Dr. Yusuf Abul-Hajj became part of the University of Minnesota’s College of Pharmacy in 1968. He served as head of the Department of Medicinal Chemistry from 1984 to 2005 and continues to be a member of the faculty in the College.
Dr. Yusuf Abul-Hajj begins his interview by reflecting on his education, his choice to pursue medicinal chemistry at the University of Wisconsin, the difficulties of transition and travel between Palestine and the United States, and the Arab community in Minneapolis. Dr. Abul-Hajj then describes his early career in the College of Pharmacy at the University of Minnesota, with particular attention to the clinical pharmacy movement, the creation of the Pharm.D. program, and problems that consequently arose within the basic science, research-oriented departments of the College. He then discusses the following topics: collaboration between the Department of Medicinal Chemistry and the Chemistry Department; the revival of social and administrative pharmacy; relations between clinical and basic science faculty in the College; collaborations between faculty in Medicinal Chemistry and faculty in the Medical School; the appointment of Gilbert Banker and his tenure as dean of the College; collaboration between Medicinal Chemistry and the pharmaceutical industry; his own research on estrogen and cancer; drug development in academia; and the creation of the Center for Drug Design.

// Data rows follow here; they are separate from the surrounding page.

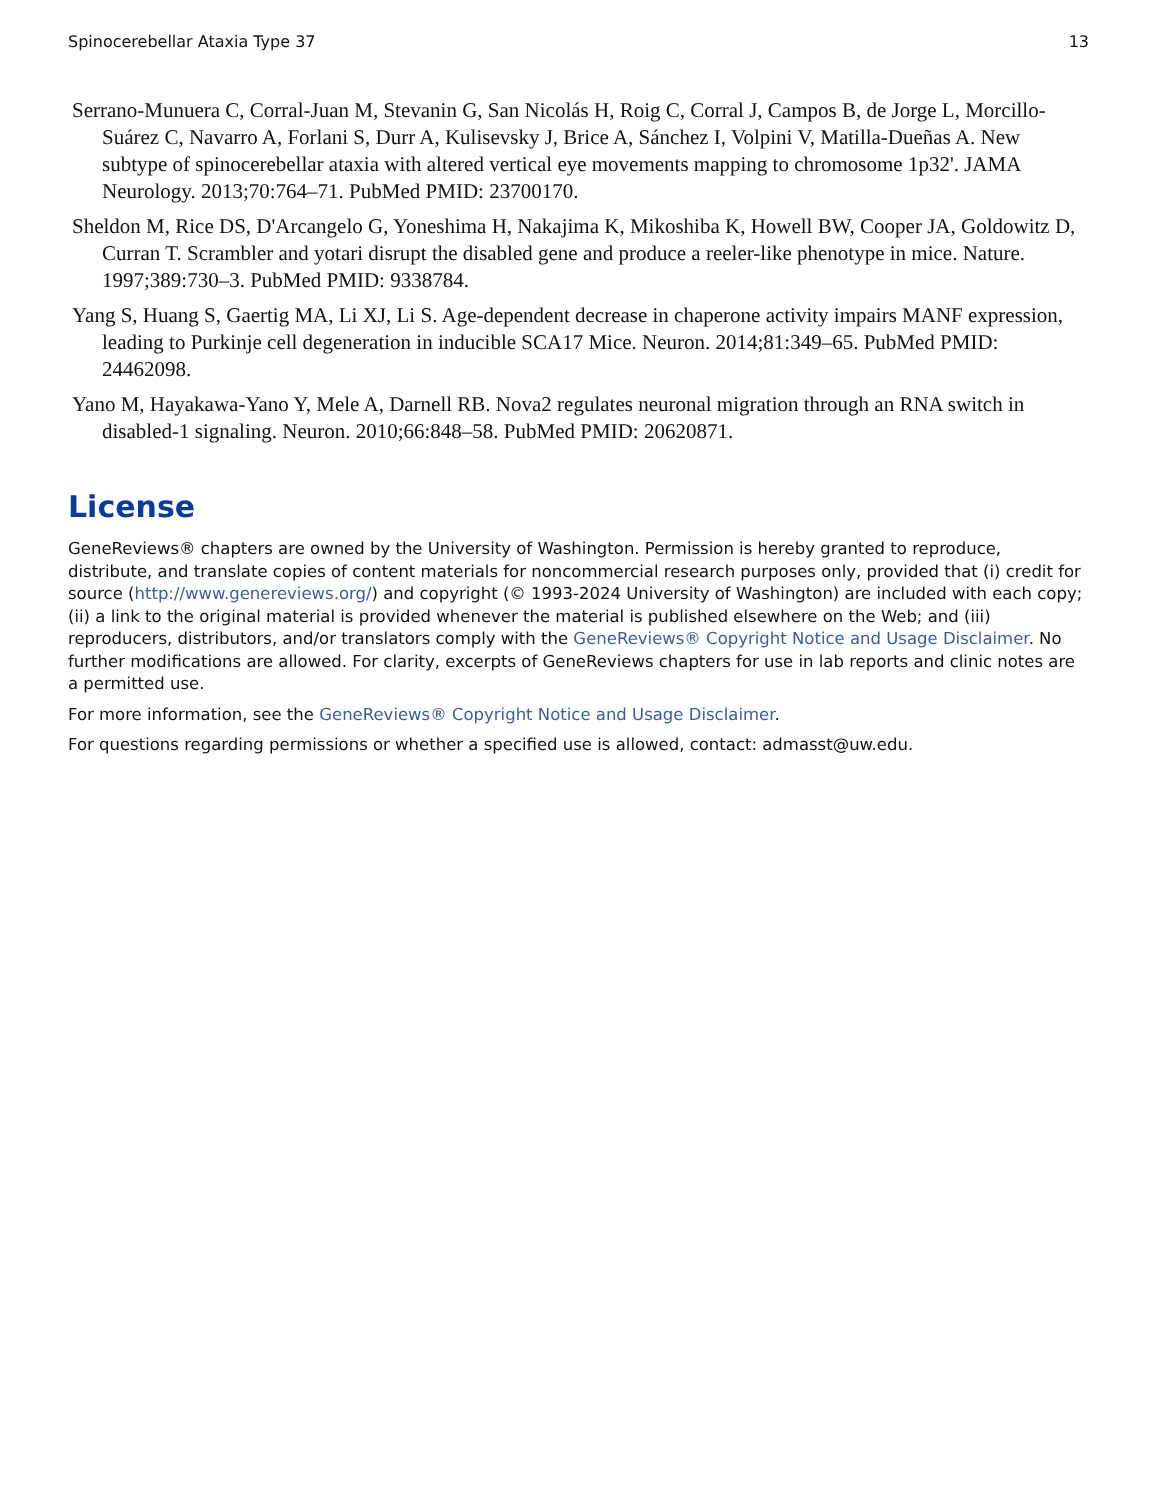Spinocerebellar Ataxia Type 37 13
Serrano-Munuera C, Corral-Juan M, Stevanin G, San Nicolás H, Roig C, Corral J, Campos B, de Jorge L, Morcillo-Suárez C, Navarro A, Forlani S, Durr A, Kulisevsky J, Brice A, Sánchez I, Volpini V, Matilla-Dueñas A. New subtype of spinocerebellar ataxia with altered vertical eye movements mapping to chromosome 1p32'. JAMA Neurology. 2013;70:764–71. PubMed PMID: 23700170.
Sheldon M, Rice DS, D'Arcangelo G, Yoneshima H, Nakajima K, Mikoshiba K, Howell BW, Cooper JA, Goldowitz D, Curran T. Scrambler and yotari disrupt the disabled gene and produce a reeler-like phenotype in mice. Nature. 1997;389:730–3. PubMed PMID: 9338784.
Yang S, Huang S, Gaertig MA, Li XJ, Li S. Age-dependent decrease in chaperone activity impairs MANF expression, leading to Purkinje cell degeneration in inducible SCA17 Mice. Neuron. 2014;81:349–65. PubMed PMID: 24462098.
Yano M, Hayakawa-Yano Y, Mele A, Darnell RB. Nova2 regulates neuronal migration through an RNA switch in disabled-1 signaling. Neuron. 2010;66:848–58. PubMed PMID: 20620871.
License
GeneReviews® chapters are owned by the University of Washington. Permission is hereby granted to reproduce, distribute, and translate copies of content materials for noncommercial research purposes only, provided that (i) credit for source (http://www.genereviews.org/) and copyright (© 1993-2024 University of Washington) are included with each copy; (ii) a link to the original material is provided whenever the material is published elsewhere on the Web; and (iii) reproducers, distributors, and/or translators comply with the GeneReviews® Copyright Notice and Usage Disclaimer. No further modifications are allowed. For clarity, excerpts of GeneReviews chapters for use in lab reports and clinic notes are a permitted use.
For more information, see the GeneReviews® Copyright Notice and Usage Disclaimer.
For questions regarding permissions or whether a specified use is allowed, contact: admasst@uw.edu.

Yusuf Abul-Hajj was born in Jerusalem, Palestine. He earned his bachelor’s in 1962 and his master’s in 1964, both from American University of Beirut. He moved to the United States and earned his Ph.D. from the University of Wisconsin’s College of Pharmacy in 1968. He was recruited to the College of Pharmacy at the University of Minnesota by Dean Lawrence Weaver in 1968. His research has primarily concerned the relationships between estrogen and cancer. More specifically, he has investigated how tumors can transform cholesterol into estrogen, the development of alternative treatments for breast cancer, specifically aromatase inhibitors, and how estrogens are involved in carcinogenesis. He served as head of the Department of Medicinal Chemistry from 1984 to 2005. Dr. Abul-Hajj continues to serve as a professor in the College of Pharmacy.